Individual GCRC vectors for participants in the abatacept prevention study. Individual 0- to 12-month vectors for each participant are shown for the placebo and abatacept treatment arms as labeled. n = 104 for placebo, and n = 97 for abatacept arm. Vectors reflective of the vector 2 category (metabolic decline and treatment failure) are shown in blue, while vectors reflective of the vector 4 category (metabolic improvement and treatment response) are shown in red. Gray arrows represent vectors in intermediate categories (vectors 1 and 3).

Figure 4

Six-month (6M) WQE and ODE values for abatacept prevention study. Aggregate GCRC directional change was quantified at 6 months between the abatacept and placebo groups using ODE and WQE measurements (lower values are indicative of less progression toward stage 3 T1D). Comparisons were made with and without adjustment for age, BMI, and baseline AUC C-peptide and AUC glucose (P < 0.05). WQE values were lower in the abatacept group at 6 months; however, the difference was not significant (P = 0.33 with adjustment and P = 0.28 without adjustment). ODE values were significantly lower in the abatacept group without and with adjustment (P = 0.025 with adjustment and P = 0.026 without adjustment). n = 104 for the placebo arm, and n = 97 for the abatacept arm. Ten participants did not receive OGTTs at the 6-month time point because of dropout or noncompliance (four abatacept and six placebo; one individual from the placebo group developed stage 3 diabetes).

Figure 5

Survival curve for progression to stage 3 T1D in Pathway to Prevention participants with stage 2 disease who meet inclusion criteria for the teplizumab prevention study. Cox regression confirmed that a 12-month GCRC vector 2 is associated with increased progression to stage 3 disease compared with other patterns. Those with vector 4 displayed the lowest risk of progression, while progression rates in those with vector 1 or 3 were more intermediate. Hazard ratios (HR) were calculated with and without adjustment for baseline DPTRS, age, and BMI. Median (interquartile range) follow-up after 12-month vector was 2.3 (1.0, 4.3) years.

Figure 6

Individual GCRC vectors for participants in the teplizumab prevention study.
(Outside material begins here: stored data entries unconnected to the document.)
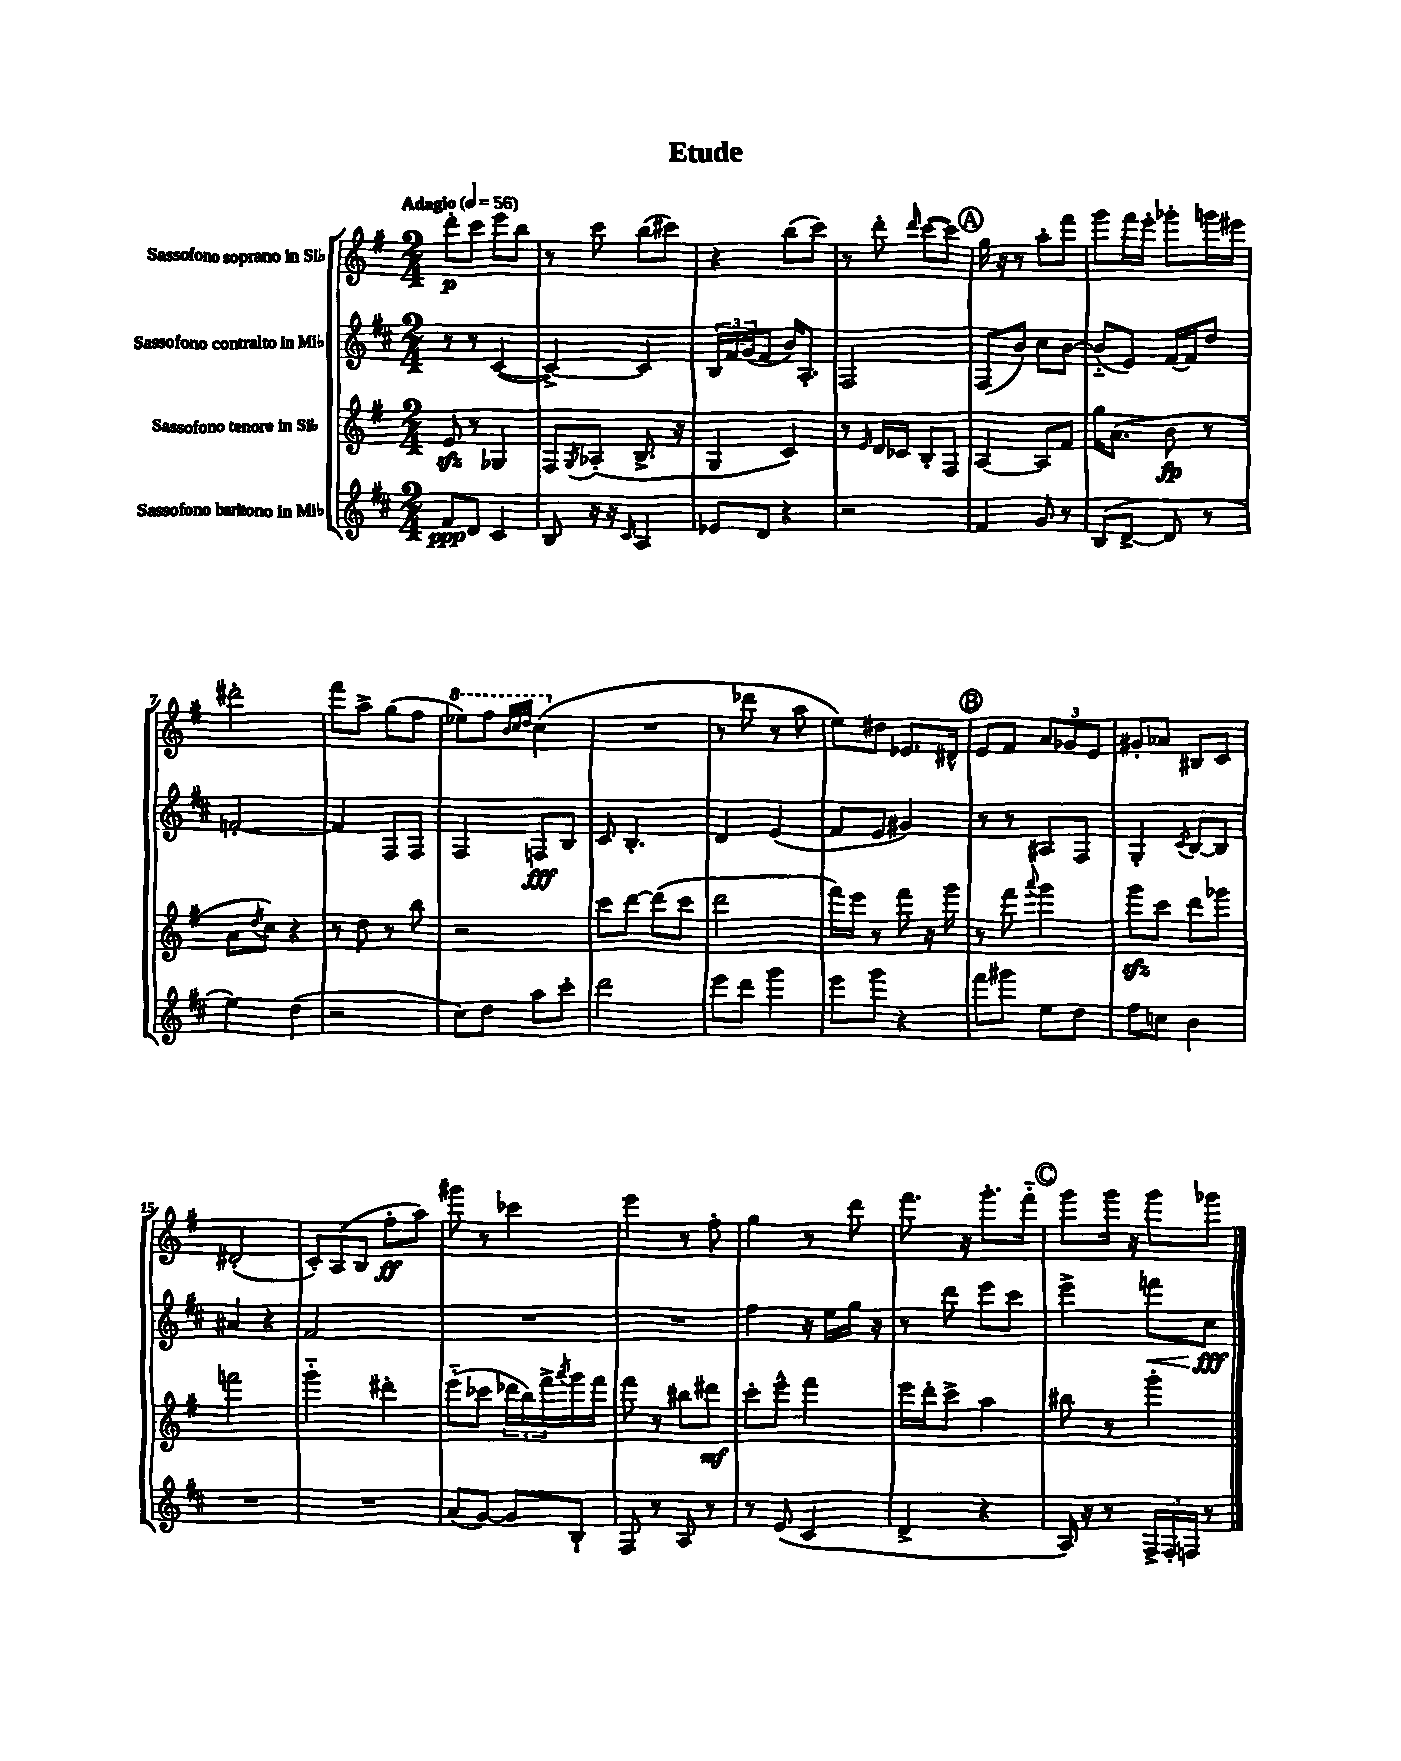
\header { title = "Etude" }
<<
\new StaffGroup <<
\new Staff = "s0" \with { instrumentName = "Sassofono soprano in Sib" } {
    \clef treble \key g \major \numericTimeSignature \time 2/4 \tempo "Adagio" 4 = 56
    d'''8-.\p c'''8 e'''8 b''8 |
    r8 c'''8 b''8( cis'''8) |
    r4 b''8( c'''8) |
    r8 d'''8-. \grace { d'''16 } c'''8~( c'''8) |
    \mark \markup { \circle "A" } g''16 r16 r8 a''8-. fis'''8 |
    g'''8 fis'''16 e'''16-. ges'''8-. g'''16 eis'''16 |
    dis'''2-. |
    fis'''8 a''8-> g''8( fis''8 |
    \ottava #1 ees'''8) fis'''8 \grace { b''32 c'''32 d'''32 } c'''4( \ottava #0 |
    R2 |
    r8 des'''8 r8 a''8 |
    e''8) dis''8 ees'8. dis'16-^ |
    \mark \markup { \circle "B" } e'8 fis'8 \tuplet 3/2 { a'8 ges'8 e'8 } |
    gis'8-. aes'8 bis8 c'8 |
    dis'2-.( |
    \tuplet 3/2 { c'8-.) a8( b8 } fis''8-.\ff a''8) |
    gis'''8 r8 ces'''4 |
    e'''4 r8 fis''8-. |
    g''4 r8 d'''8 |
    fis'''8. r16 g'''8.-. fis'''16-_ |
    \mark \markup { \circle "C" } g'''8 g'''16 r16 g'''8 ges'''8 \bar "|." |
}
\new Staff = "s1" \with { instrumentName = "Sassofono contralto in Mib" } {
    \clef treble \key d \major \numericTimeSignature \time 2/4
    r8 r8 cis'4~( |
    cis'4~->) cis'4 |
    \tuplet 3/2 { b16 fis'16 g'16( } fis'8 b'16) a8.-. |
    fis2 |
    \mark \markup { \circle "A" } fis8( b'8) cis''8 b'8~ |
    b'8-_( e'8) fis'16~ fis'16 d''8 |
    f'2~-. |
    f'4 fis8 fis8 |
    fis4 f8\fff b8 |
    cis'8 b4.-. |
    d'4 e'4( |
    fis'8 e'8 gis'4) |
    \mark \markup { \circle "B" } r8 r8 ais8 fis8 |
    g4-. \acciaccatura { cis'8 } b8~ b8 |
    ais'4 r4 |
    fis'2 |
    R2 |
    R2 |
    fis''4 r16 e''16 g''16 r16 |
    r8 d'''8 e'''8 cis'''8 |
    \mark \markup { \circle "C" } e'''4-> f'''8\< cis''8\fff\! \bar "|." |
}
\new Staff = "s2" \with { instrumentName = "Sassofono tenore in Sib" } {
    \clef treble \key g \major \numericTimeSignature \time 2/4
    e'8\sfz r8 ges4 |
    fis8 \acciaccatura { g8 } aes8-.( b8.-> r16 |
    g4 c'4) |
    r8 \grace { e'16 } d'16 ces'16 b8-. fis8 |
    \mark \markup { \circle "A" } a4~ a8 fis'8 |
    g''16 a'8.( b'8\fp r8 |
    a'8 \acciaccatura { d''8 } c''8) r4 |
    r8 d''8 r8 b''8 |
    r2 |
    c'''8 d'''8~ d'''8( c'''8 |
    d'''2 |
    fis'''16) e'''16 r8 fis'''8 r16 g'''16 |
    \mark \markup { \circle "B" } r8 fis'''8 \appoggiatura { a'''8 } g'''4 |
    g'''8\sfz c'''8 d'''8 ges'''8 |
    f'''2 |
    g'''4-_ dis'''4-. |
    e'''8-_( ces'''8 \tuplet 3/2 { des'''16 b''16) fis'''16-> } \acciaccatura { a'''8 } g'''16 fis'''16 |
    fis'''8 r8 bis''8 dis'''8\mf |
    c'''8-. e'''8-^ fis'''4 |
    e'''16 d'''16-. c'''8-> a''4 |
    \mark \markup { \circle "C" } bis''8 r8 g'''4-. \bar "|." |
}
\new Staff = "s3" \with { instrumentName = "Sassofono baritono in Mib" } {
    \clef treble \key d \major \numericTimeSignature \time 2/4
    fis'8\ppp d'8 cis'4 |
    b8 r16 r16 \grace { cis'16 } a4 |
    ees'8 d'8 r4 |
    r2 |
    \mark \markup { \circle "A" } fis'4 g'8 r8 |
    b8( d'8~-> d'8 r8 |
    e''4) d''4( |
    r2 |
    cis''8) d''8 a''8 cis'''8-. |
    d'''2 |
    e'''8 d'''8 g'''4 |
    e'''8 g'''8 r4 |
    \mark \markup { \circle "B" } fis'''8 gis'''8 e''8 d''8 |
    fis''8 c''8 b'4 |
    R2 |
    R2 |
    a'8( g'8~) g'8 b8-! |
    fis8 r8 a8 r8 |
    r8 e'8( cis'4 |
    d'4-> r4 |
    \mark \markup { \circle "C" } a16) r16 r8 \tuplet 3/2 { fis16-> fis16-. f16 } r8 \bar "|." |
}
>>
>>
Individual 0- to 12-month vectors for each participant are shown for the placebo and teplizumab treatment arms. Vectors reflective of the vector 2 category (metabolic decline and treatment failure) are shown in blue, while vectors reflective of the vector 4 category (metabolic improvement and treatment response) are shown in red. Gray arrows represent vectors in intermediate categories (vectors 1 and 3).